Yaroslav Leonov, desenvolvedor de software e pai de seus três filhos — de dois, quatro e seis anos —, está exilado na Sérvia desde setembro para evitar o recrutamento forçado decretado por Vladimir Putin.
“Ele foi embora e eu fiquei doente no dia seguinte. Estava tão estressada que demorei um mês para me recuperar”, diz Ekaterina, de 34 anos, à AFP.
No dia seguinte ao anúncio da mobilização e sem esperar para saber se o convocariam, o marido pegou um trem até a fronteira com o Cazaquistão, encerrando a viagem de bicicleta. Depois foi para Belgrado, onde se estabeleceu.
Embora não haja estatísticas oficiais, centenas de milhares de russos podem ter tomado a mesma decisão que Yaroslav Leonov.
Alguns levando a família, outros deixando esposa e filhos.
“O primeiro mês foi muito triste. Foi muito difícil para mim e para as crianças (…). Entendi que tinha que me recompor”, conta Ekaterina Filimonova.
“Seu pai ama vocês”
Em Belgrado, Leonov diz que não teve escolha: “Não queria arriscar” ser enviado para a Ucrânia, explica.
Na capital sérvia, ele encontrou um de seus ex-professores, exilado desde o início da invasão em fevereiro.
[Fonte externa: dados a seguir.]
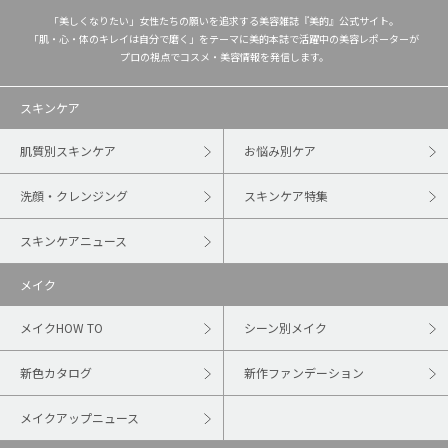
「美しくなりたい」女性たちの願いを追求する美容雑誌『美的』公式サイト。
「肌・心・体のキレイは自分で磨く」をテーマに美的本誌で活躍中の美容レポーターが
プロの視点でコスメ・美容情報を発信します。
スキンケア
肌質別スキンケア
お悩み別ケア
洗顔・クレンジング
スキンケア特集
スキンケアニュース
メイク
メイクHOW TO
シーン別メイク
新色カタログ
新作ファンデーション
メイクアップニュース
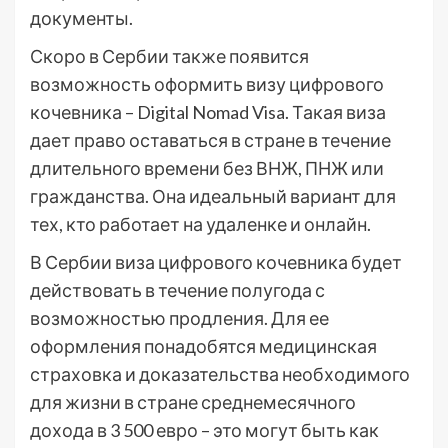
документы.
Скоро в Сербии также появится
возможность оформить визу цифрового
кочевника – Digital Nomad Visa. Такая виза
дает право оставаться в стране в течение
длительного времени без ВНЖ, ПНЖ или
гражданства. Она идеальный вариант для
тех, кто работает на удаленке и онлайн.
В Сербии виза цифрового кочевника будет
действовать в течение полугода с
возможностью продления. Для ее
оформления понадобятся медицинская
страховка и доказательства необходимого
для жизни в стране среднемесячного
дохода в 3 500 евро – это могут быть как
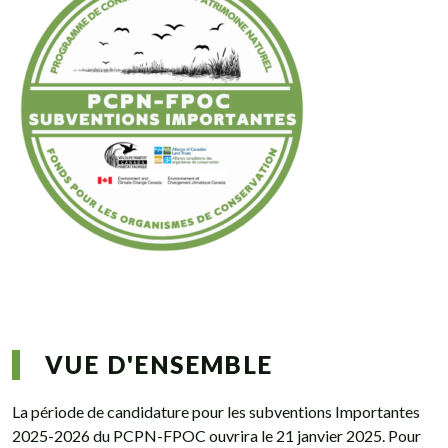
VUE D'ENSEMBLE
La période de candidature pour les subventions Importantes
2025-2026 du PCPN-FPOC ouvrira le 21 janvier 2025. Pour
Juntos, alugaram um apartamento, enquanto Yaroslav continua trabalhando remotamente para seu empregador russo.
Mas a distância dos filhos é muito dolorosa, apesar das tentativas de normalidade, como quando, com a ajuda da esposa, lê histórias para eles por videochamada antes de dormirem.
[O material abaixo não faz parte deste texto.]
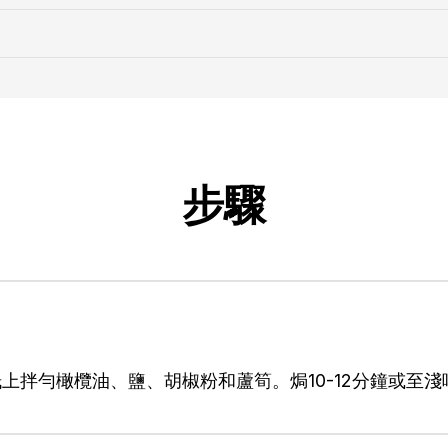
步驟
在鍚紙上拌勻橄欖油、鹽、胡椒粉和蘆筍。焗10-12分鐘或至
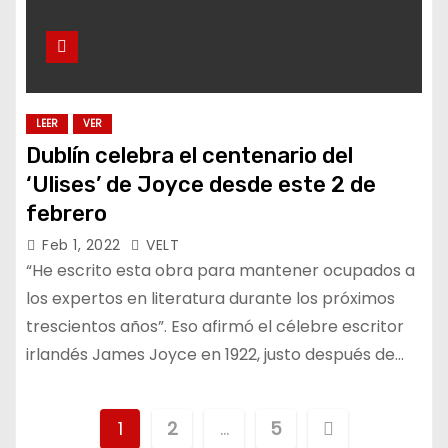
LEER
VER
Dublín celebra el centenario del
‘Ulises’ de Joyce desde este 2 de
febrero
Feb 1, 2022
VELT
“He escrito esta obra para mantener ocupados a
los expertos en literatura durante los próximos
trescientos años”. Eso afirmó el célebre escritor
irlandés James Joyce en 1922, justo después de…
P
1
2
…
5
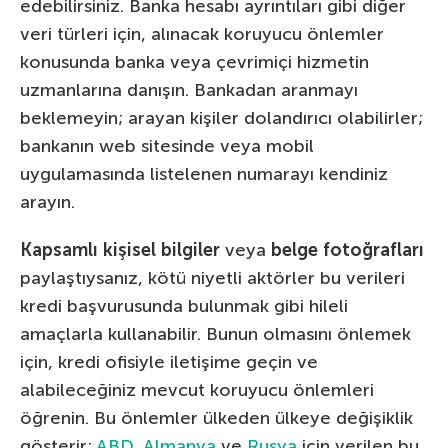
edebilirsiniz. Banka hesabı ayrıntıları gibi diğer
veri türleri için, alınacak koruyucu önlemler
konusunda banka veya çevrimiçi hizmetin
uzmanlarına danışın. Bankadan aranmayı
beklemeyin; arayan kişiler dolandırıcı olabilirler;
bankanın web sitesinde veya mobil
uygulamasında listelenen numarayı kendiniz
arayın.
Kapsamlı kişisel bilgiler
veya
belge fotoğrafları
paylaştıysanız, kötü niyetli aktörler bu verileri
kredi başvurusunda bulunmak gibi hileli
amaçlarla kullanabilir. Bunun olmasını önlemek
için, kredi ofisiyle iletişime geçin ve
alabileceğiniz mevcut koruyucu önlemleri
öğrenin. Bu önlemler ülkeden ülkeye değişiklik
gösterir;
ABD
,
Almanya
ve
Rusya
için verilen bu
“Espero que meus filhos entendam que o pai deles os ama — mesmo de Belgrado”, diz a mãe à AFP.
Embora Putin tenha anunciado o fim do período de recrutamento, muitos exilados temem uma segunda convocação e não querem voltar.
Anastasia Arsenicheva, cofundadora de uma ONG que apoia mães, confirma que sua organização tem recebido um número crescente de ligações desde o anúncio da mobilização.
Ela acredita que muitas mulheres incentivaram seus parceiros a irem para o exterior, considerando uma questão de “vida ou morte”, mas muitas estão com problemas hoje.
Autonomia
Yaroslav Leonov consegue sustentar financeiramente sua família, mas, para muitos outros, não é possível.
“As famílias onde o homem era a principal fonte de renda, agora não sabem como viver”, resume Arsenicheva.
Alexandra, uma moscovita de 32 anos, foi forçada a encontrar rapidamente uma maneira de lidar com a partida de seu parceiro, um cinegrafista que está agora no Uzbequistão.
Alexandra tinha algumas encomendas de costura que lhe traziam um pequeno rendimento, mas passava a maior parte do tempo com a filha de sete anos.
“Quando ele partiu, tudo recaiu sobre mim. O orçamento familiar desabou”, explica.
A jovem aceitou mais encomendas, incluindo 200 brinquedos para o Ano Novo, o que a levou a recrutar várias outras mulheres.
“Tínhamos esquecido como ser independentes… mas quando os homens foram embora, não tivemos escolha!”, exclama.
Ela entende o êxodo, mas diz que está decidida a ficar, apesar das incertezas e dificuldades.
“Sou da Rússia, quero morar na Rússia. Nunca irei embora”, garante Alexandra.